I hate to see obviously nice and obviously cute people like Ginger and Sara get flak from such a moist little turd. Don’t give him the forum.
Alice in Wonderland, you illiterate fuck. Oh, that’s right, illiterate, nasty, rude, apparently a TROLL… So why the hell am I bothering?
You’re digging yourself quite a hole, assmunch.
What’s that rule? “Don’t be a jerk”?
You know where to stick your little “:rolleyes:” A moments thought would’ve answered your own question for you. Your sister gets “plenty” of action? According to who, you? Maybe its still not enough for HER. Maybe she likes porn ANYWAY. What reading these books says about people’s personal lives is that they like sex, since every one of these books has plenty of it. And as for the other things on your list, liking those things DOES say somehting about a person. Why? Because our tastes reflect our personalities. And our personalities shape our lives. But then, a genius like you already knew that, right?
Lizard, my friend, you are making assumptions that can be expected of Bossk, since he is a total tool and ugly to boot ( and no I don’t have to see his picture to know he is an ugly person).
Assumption #1: Romance novels are replacing sex.

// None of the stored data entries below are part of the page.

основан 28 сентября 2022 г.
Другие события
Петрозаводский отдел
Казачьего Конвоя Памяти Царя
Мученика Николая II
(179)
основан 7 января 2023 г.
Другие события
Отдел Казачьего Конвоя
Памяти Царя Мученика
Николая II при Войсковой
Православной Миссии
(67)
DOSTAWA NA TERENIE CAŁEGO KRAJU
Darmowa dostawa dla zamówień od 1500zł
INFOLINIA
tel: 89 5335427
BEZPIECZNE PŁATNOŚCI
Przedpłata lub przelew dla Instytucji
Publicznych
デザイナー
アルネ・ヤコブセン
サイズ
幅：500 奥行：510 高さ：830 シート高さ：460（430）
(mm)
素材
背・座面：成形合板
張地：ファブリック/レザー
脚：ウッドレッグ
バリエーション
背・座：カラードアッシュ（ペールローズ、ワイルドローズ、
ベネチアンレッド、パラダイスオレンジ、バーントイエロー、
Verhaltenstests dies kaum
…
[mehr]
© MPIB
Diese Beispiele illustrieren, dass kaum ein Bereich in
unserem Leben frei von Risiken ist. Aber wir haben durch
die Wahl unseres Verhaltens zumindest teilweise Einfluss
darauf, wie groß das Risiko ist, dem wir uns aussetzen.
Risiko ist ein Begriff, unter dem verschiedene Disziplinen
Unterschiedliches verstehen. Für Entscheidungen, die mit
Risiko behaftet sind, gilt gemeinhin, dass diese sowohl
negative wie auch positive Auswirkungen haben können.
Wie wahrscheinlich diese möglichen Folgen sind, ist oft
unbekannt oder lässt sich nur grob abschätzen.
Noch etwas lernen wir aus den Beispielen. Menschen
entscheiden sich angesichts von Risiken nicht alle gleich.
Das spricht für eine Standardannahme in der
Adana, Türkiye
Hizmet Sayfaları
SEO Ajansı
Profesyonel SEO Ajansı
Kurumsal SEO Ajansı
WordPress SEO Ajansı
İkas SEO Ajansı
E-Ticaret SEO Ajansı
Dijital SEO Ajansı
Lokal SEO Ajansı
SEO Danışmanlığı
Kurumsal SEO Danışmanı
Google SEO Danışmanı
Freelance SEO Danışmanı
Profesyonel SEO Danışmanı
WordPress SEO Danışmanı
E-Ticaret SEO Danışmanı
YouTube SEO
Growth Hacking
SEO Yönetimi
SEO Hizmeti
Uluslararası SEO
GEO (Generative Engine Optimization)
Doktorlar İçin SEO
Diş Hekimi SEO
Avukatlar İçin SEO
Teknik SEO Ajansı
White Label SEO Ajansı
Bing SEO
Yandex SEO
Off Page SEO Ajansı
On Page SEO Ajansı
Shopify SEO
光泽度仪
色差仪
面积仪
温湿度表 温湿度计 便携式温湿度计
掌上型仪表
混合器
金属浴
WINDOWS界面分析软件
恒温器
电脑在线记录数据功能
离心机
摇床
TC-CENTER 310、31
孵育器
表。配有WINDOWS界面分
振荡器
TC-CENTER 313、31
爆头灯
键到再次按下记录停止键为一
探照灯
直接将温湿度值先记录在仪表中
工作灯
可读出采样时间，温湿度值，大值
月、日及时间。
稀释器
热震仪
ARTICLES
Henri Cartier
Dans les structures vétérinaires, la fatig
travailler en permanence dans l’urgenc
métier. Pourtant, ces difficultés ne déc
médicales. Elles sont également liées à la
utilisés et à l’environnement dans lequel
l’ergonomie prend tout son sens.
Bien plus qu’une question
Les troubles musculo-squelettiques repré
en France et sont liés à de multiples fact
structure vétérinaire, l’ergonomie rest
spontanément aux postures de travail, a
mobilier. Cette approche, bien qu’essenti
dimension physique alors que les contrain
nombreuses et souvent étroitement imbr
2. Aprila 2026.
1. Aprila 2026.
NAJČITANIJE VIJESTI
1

Assumption #2: Ugly people don’t get as much sex as pretty people.
Assumption #3: Your standards of beauty and “enough” sex are anyone’s but your own.
Now, for everybody else in this thread-- Why does it bother you so much to be called ugly? Especially by an asswipe like Bossk? Look at what Cartooniverse said about me. [sup]BTW, kisses 'Toonie, I hope everything’s cool with you[/sup] That means more to me than any cultural construct of what is “beautiful”.
The way genetics aligned the features of your face means nothing. Or should mean nothing. Not if you are an adult with enough maturity to reach the keyboard.